Mustafa al-Kadhimi
Former Iraqi Prime Minister

Need of Transparency for Comprehensive Reconciliation

Before I assumed national responsibility as Prime Minister of the Republic of Iraq, I recalled many questions that I had carried with me since my forced exile until my return in mid-2003, through all the stages that followed, all the way to the legitimate popular protests in October 2019.

There is a common denominator between these questions, the lack of an important characteristic in their answers, which is transparency. Therefore, transparency is the first step to building an institutional democratic state that enshrines the concept of belonging to the homeland - the state and requires all of us to put its highest interest ahead of any other consideration.

Here, I remember what I said on the anniversary of the passing of former President Jalal Talabani, in the dear city of Erbil on October 3, 2022: “Let us adhere to dialogue, dialogue, dialogue... and nothing else, as it is our only way to resolve the crisis.”

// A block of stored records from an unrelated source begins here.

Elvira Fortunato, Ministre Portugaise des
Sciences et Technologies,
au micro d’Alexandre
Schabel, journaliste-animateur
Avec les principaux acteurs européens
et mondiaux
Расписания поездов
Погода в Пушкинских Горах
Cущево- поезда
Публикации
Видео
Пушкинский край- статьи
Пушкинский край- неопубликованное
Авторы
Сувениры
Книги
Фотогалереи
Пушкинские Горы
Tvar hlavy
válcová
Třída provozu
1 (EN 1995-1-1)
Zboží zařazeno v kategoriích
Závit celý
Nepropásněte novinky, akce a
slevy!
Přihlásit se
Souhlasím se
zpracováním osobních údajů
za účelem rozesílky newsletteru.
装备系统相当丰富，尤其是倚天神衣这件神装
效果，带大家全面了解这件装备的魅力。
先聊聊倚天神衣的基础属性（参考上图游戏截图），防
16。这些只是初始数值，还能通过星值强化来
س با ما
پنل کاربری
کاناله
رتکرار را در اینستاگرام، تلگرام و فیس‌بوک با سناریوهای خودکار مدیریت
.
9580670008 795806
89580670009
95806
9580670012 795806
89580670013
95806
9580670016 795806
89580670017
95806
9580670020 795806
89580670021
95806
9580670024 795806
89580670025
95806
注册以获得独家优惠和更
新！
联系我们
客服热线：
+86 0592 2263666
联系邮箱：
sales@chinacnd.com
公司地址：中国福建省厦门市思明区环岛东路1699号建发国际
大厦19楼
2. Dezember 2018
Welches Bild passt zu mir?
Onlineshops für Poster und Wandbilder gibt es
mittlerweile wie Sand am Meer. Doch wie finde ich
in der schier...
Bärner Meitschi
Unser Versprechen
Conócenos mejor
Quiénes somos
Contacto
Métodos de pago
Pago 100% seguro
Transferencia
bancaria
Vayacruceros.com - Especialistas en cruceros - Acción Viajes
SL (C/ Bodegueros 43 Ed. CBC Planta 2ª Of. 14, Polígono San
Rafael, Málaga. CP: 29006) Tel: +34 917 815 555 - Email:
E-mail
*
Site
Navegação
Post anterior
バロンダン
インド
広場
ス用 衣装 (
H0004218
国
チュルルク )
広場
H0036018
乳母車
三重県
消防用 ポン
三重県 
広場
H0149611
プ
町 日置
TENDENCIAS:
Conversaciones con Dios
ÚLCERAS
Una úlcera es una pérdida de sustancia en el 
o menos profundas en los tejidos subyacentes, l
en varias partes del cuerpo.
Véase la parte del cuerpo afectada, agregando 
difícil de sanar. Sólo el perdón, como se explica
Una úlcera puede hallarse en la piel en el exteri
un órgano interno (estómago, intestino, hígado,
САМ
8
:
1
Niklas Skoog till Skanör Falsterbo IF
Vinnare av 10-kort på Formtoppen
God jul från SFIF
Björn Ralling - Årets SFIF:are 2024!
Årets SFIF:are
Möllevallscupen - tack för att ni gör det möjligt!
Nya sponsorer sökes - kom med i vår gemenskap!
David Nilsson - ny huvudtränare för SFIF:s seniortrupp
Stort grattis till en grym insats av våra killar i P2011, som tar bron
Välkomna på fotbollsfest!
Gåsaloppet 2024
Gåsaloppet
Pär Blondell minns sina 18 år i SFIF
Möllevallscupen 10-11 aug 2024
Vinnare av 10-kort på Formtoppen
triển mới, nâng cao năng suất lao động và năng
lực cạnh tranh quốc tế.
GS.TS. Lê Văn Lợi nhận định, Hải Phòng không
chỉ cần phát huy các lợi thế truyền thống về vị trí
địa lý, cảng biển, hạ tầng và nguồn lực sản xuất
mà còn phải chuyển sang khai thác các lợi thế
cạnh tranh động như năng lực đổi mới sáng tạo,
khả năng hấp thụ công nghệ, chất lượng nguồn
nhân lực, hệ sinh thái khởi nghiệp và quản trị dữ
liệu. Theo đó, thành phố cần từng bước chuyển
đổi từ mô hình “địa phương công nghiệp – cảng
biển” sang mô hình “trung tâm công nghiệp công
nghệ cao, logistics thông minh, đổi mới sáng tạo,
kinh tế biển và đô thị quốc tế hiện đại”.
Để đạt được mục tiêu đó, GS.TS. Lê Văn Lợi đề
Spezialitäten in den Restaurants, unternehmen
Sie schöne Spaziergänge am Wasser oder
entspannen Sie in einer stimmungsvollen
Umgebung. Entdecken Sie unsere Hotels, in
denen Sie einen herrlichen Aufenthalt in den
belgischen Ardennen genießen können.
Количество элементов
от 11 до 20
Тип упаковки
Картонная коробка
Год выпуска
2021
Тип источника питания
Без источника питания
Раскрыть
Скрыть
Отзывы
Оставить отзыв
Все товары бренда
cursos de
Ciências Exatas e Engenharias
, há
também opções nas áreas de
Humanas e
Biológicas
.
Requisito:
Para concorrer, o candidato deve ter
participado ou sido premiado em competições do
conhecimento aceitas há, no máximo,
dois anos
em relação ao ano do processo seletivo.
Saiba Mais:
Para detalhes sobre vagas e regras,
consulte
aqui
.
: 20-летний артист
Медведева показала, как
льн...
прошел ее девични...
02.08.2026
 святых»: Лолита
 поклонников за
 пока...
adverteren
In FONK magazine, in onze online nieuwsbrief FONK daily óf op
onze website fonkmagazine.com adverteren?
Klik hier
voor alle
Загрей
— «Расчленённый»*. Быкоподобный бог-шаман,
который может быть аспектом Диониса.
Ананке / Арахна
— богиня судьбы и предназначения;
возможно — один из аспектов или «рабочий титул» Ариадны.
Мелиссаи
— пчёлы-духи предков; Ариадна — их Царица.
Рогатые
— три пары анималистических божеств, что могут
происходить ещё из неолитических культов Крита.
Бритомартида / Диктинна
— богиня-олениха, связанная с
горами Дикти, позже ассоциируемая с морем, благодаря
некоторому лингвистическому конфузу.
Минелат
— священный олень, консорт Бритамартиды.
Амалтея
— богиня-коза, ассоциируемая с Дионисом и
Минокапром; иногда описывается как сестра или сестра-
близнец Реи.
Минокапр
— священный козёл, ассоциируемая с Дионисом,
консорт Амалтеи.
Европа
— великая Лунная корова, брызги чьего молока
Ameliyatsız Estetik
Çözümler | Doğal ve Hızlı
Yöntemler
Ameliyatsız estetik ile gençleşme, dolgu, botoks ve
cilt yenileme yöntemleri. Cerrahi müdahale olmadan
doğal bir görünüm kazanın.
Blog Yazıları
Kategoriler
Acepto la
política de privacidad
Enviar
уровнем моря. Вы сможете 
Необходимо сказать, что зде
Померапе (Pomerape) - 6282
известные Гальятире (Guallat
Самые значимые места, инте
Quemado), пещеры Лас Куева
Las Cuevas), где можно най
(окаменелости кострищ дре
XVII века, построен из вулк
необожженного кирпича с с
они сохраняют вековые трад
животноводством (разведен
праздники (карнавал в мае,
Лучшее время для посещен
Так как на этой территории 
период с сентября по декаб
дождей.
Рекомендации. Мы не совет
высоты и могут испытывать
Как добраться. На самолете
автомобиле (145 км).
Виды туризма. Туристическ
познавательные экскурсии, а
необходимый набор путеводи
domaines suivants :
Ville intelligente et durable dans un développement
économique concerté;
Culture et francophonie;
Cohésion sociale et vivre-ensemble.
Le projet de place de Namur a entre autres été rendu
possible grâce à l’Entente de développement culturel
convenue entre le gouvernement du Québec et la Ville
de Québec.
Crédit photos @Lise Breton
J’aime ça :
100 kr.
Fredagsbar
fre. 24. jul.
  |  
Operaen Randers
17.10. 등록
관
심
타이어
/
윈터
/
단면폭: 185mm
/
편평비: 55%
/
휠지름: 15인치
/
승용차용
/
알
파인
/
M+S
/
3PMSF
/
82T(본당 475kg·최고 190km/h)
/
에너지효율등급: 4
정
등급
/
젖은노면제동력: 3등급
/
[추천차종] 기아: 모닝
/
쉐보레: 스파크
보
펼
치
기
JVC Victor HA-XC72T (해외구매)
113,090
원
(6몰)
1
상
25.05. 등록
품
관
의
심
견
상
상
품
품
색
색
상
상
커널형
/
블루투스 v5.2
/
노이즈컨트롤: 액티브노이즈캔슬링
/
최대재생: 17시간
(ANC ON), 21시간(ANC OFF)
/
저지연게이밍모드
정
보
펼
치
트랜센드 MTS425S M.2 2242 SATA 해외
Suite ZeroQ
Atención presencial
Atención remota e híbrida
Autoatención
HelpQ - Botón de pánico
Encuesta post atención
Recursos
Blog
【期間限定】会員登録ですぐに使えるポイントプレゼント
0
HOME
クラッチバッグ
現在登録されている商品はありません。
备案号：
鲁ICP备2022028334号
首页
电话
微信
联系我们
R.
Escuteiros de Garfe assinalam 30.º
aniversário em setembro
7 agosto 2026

Today, I am still confident about this path, because of its necessity at various levels, politically, economically, socially, and structurally, provided that it is transparent, clear, comprehensive, deep, and productive, removes past obstacles, and establishes the foundation for reform of our political system.

Why do we lose time?

Discussions between elites, officials, and those concerned with public affairs always conclude with an acknowledgment of the failure of the political process that was built after 2003.

This failure extends to the form of the political, economic, and security system in the first place, the unifying relationship between the social components and segments in the second degree, and the nature of the discourse directed to the masses, competencies and energies of the impulsive youth (in particular) in the third degree.

All of this failure is manifested - in the end - by the helplessness of the state as a whole, the weakness of its institutions to perform their tasks, and the difficulty in regenerating itself.

These discussions raise questions and problems and, at the same time, search for “convincing” answers that can be streamlined in media and public discourse, ensuring interaction between political and popular actors.

Therefore, it is necessary to start from a basic rule that calls for understanding the movement of history and learning from the experiences of others. History - even if it is past - moves forward and cannot go backward.

My constant recall of the experiences of others is not a pleasure, as much as it is a sincere invitation to benefit from and learn lessons and to buy time and invest it, instead of wasting it. Today, we are in a fight against time, and missing the opportunity - now - means delaying the future for years.

Our young Iraqi experience - at various levels - seems humble in the face of the tremendous leaps that our surroundings and the world are witnessing. Therefore, the national, humanitarian and moral duty requires launching a sustainable reform and development project. This is based on the conviction that the era of coups is over, that military interventions do not build but rather destroy, and that honest discourse is linked to actions, not words.

How can we achieve this?

It is essential to open broad and transparent discussions regarding all thorny issues, or those that raise “reservations” and require a kind of consideration and silence. These discussions are based on legitimate questions, imposed by the failure to implement previous visions, and it has become necessary to address them so that they do not resurge in the next few years.

What are the components of our Iraqi national identity? What are the unifying threads between our components? How can they be formulated and re-presented in a convincing way to all national, intellectual and social segments? This problem is the introduction to preserving the history that is deeply rooted in humanity, and it would be the starting point for building our future, for which we fought throughout the years of exile and defended those who opposed the dictatorship inside and outside Iraq.

What is the most appropriate form of government? How can we express the true will of the people? What is the optimal electoral system for this? Do some constitutional provisions need to be reconsidered? Let us define them and propose mechanisms to modify them.

How can we organize the relationship between the central government and the Kurdistan region? Have we succeeded in implementing the federal system? Or should we move to the Confederation? How can we restore prestige to the state and its institutions? What is the most appropriate solution to control the rampant weapons that have become part of the culture of our society?

Has our economic system succeeded in achieving the desired prosperity or failed in attaining the minimum level of development? How can we restore the balance between the state’s financial resources without total dependence on oil?

What needs to be achieved: the higher Iraqi interest or the interests of others? Why can’t we be like others who put the interests of their country before everything else? Are Iraqis required to be internationalists or patriots? What are the forms of interaction with major issues and their limits? How will we build our state within this geographical, politically conflicting space? How can we turn this threat into an opportunity to make Iraq an arena for meeting, launching, and attracting major projects that achieve economic interconnection between our surroundings?

How do we employ our moral and value system in our political work without making it an excuse for committing crimes? So that we do not lose those who believed in us, and we do not misplace values formulated by human nature.

These problems will remain captive to the idea if they are not transformed into a serious dialogue that produces concepts, through a national institution that brings together the political, intellectual, academic and social elites, cooperating with each other, to find answers and turn them into projects in the hands of those concerned.

Thus, we restore lost confidence, so that the people will be on the side of the state that is keen to renew itself on the one hand and establish a real reform path on the other, to reach comprehensive reconciliation based on dialogue and word, not violence and blood.